Reviewed by Nikki Moore, Kim Battle, and Ryan Battle, February 15, 2008, Arts

'Testsite 08.1 Ether'

Testsite, through March 2

After a year's hiatus, Fluent Collaborative's Testsite is again in operation. Pairing Texas Christian University art historian Frances Colpitt with Fort Worth artist Terri Thornton, "Testsite 08.1" is a self-described practice in collaboration intended to complicate "the standard relationship between artist as creator and critic as interpreter through a process of exchange and response."

If projects can ever be said to "begin," this one began with a text by Colpitt titled "Ether," written around the idea of invisibility in response to, at least, Thornton's body of work and, at most, the phenomenological mysticism in 20th century abstraction. Literally drawing from Colpitt's text on the potential invisibility of a traditionally visual medium, Thornton turns the tables by creating work around the potential illegibility of art criticism, a traditionally read and written medium. In carefully planned and tiny movements, the four-piece series Ether(stuck), 2007 is a reproduction of "Ether" in four overtyped vertical lines, performed on the same manual typewriter that Thornton's father used to write his doctoral dissertation. In Ether(red reduced), 2007 and Ether(black reduced), 2007, the artist has condensed and de-spaced the critic's essay in colors correlated to the works' titles, while formally engaging and referencing its content, including works by Kasimir Malevich and Ad Reinhardt. Colpitt's essay is made almost entirely unreadable as text and highly visible as form. While thematically cheeky and clever, Thornton's slips between the potential invisibilities of art and the illegibilities of criticism are so beautifully executed that words shift from their common role as communicative tools to hypervisualized marks, formally presented as objects and image.

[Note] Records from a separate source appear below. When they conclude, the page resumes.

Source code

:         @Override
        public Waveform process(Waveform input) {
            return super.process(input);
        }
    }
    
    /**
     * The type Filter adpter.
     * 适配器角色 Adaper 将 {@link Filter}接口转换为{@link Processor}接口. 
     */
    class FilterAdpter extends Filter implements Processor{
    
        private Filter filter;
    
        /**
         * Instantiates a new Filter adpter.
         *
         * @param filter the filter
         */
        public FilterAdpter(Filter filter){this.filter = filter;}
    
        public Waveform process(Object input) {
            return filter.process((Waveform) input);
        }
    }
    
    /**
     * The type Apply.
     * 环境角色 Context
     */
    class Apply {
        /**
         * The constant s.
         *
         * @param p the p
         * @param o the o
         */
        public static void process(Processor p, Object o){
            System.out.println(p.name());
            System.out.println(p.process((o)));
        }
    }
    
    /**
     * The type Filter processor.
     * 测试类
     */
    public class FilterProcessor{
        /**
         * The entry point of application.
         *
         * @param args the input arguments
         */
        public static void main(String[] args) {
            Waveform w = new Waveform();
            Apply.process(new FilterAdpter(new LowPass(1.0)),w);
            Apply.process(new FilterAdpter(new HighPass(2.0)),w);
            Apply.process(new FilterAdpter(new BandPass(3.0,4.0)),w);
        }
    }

There is a provocative stutter, however, in the site-specific installation, which can be read in at least one of two ways. In Ether(excerpt), 2008, Thornton lifts a direct quote from Colpitt's writing – "pure unspeakable content" – and renders it in pinpricks within a gesso-defined square on the site's wall. If this piece is thematically in keeping with the rest of the exhibition, flipping the invisibility of art and the illegibility of art criticism, then the work trips off theme as the unspeakable, and the illegible are elided.

This Testsite is, true to form, heady, intelligent, and something of a private conversation between artist and critic, to which we as viewers are privy. From this angle, Ether(excerpt), 2008 may be Thornton's most direct response to Colpitt's essay specifically and to art criticism generally, as the saying "death by a million pinpricks" gives this patient and serenely executed work a more aggressive reading.